● **Prompt**
Could you rewrite every row below with "displayed" swapped for "shown", changing nothing else and leaving out the pictures?

Records for processing section start

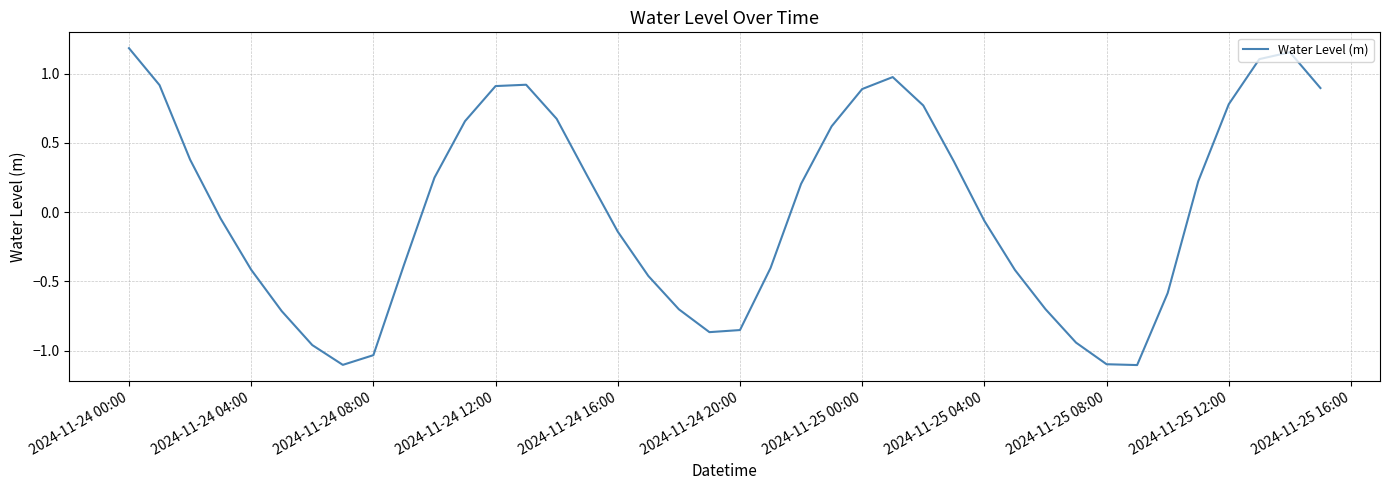

What is the smallest value displayed?

-1.1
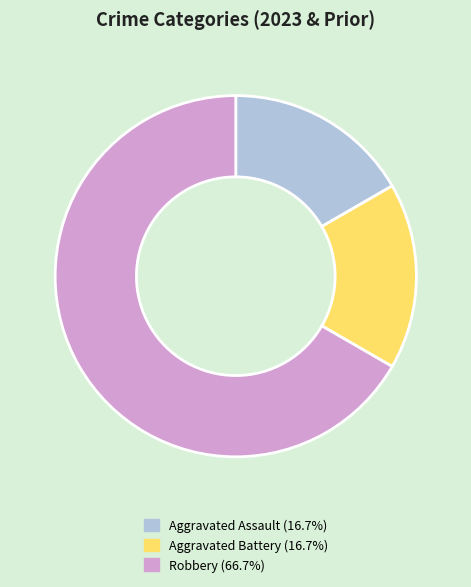

Combined, do Aggravated Assault and Robbery account for over 50%?

Yes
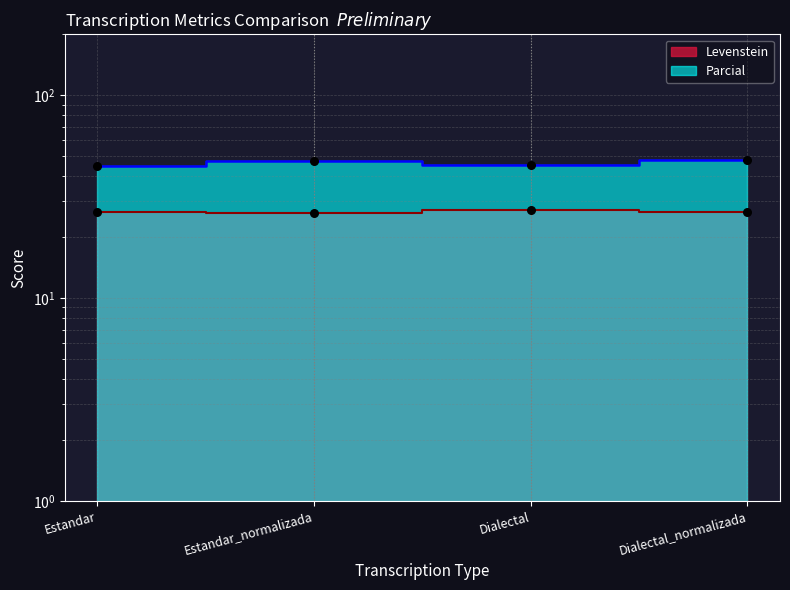

At which category is the sum across all series the highest?

Dialectal_normalizada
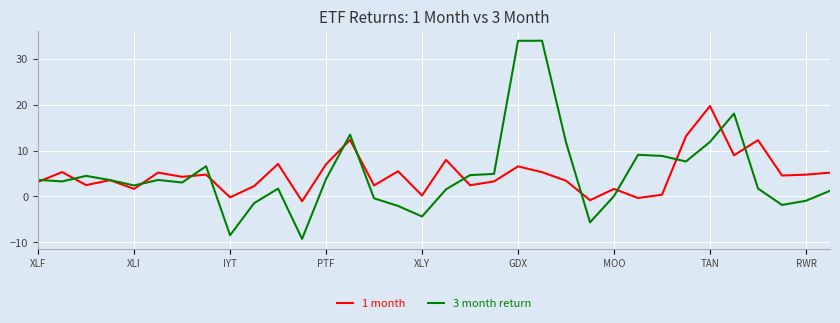

Which series has the widest spread of values?

3 month return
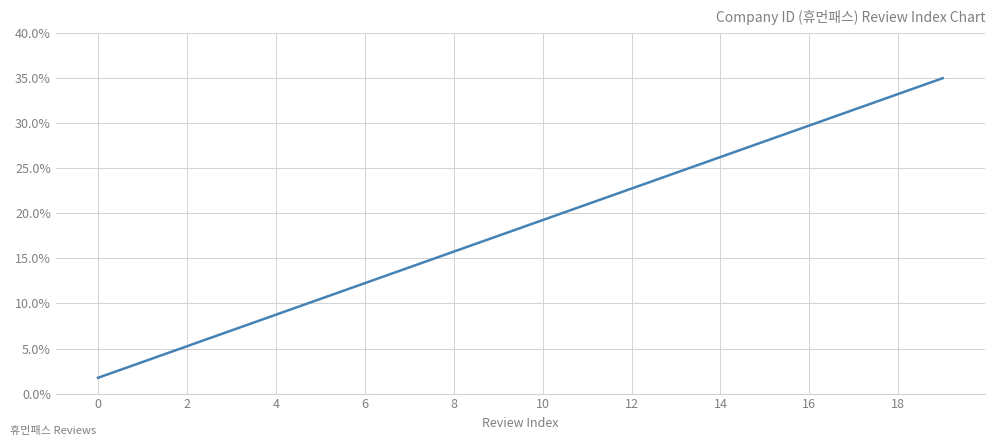

What is the greatest value displayed?

35.0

Records for processing section end

● **Response**
What is the smallest value shown?

-1.1

Combined, do Aggravated Assault and Robbery account for over 50%?

Yes

At which category is the sum across all series the highest?

Dialectal_normalizada

Which series has the widest spread of values?

3 month return

What is the greatest value shown?

35.0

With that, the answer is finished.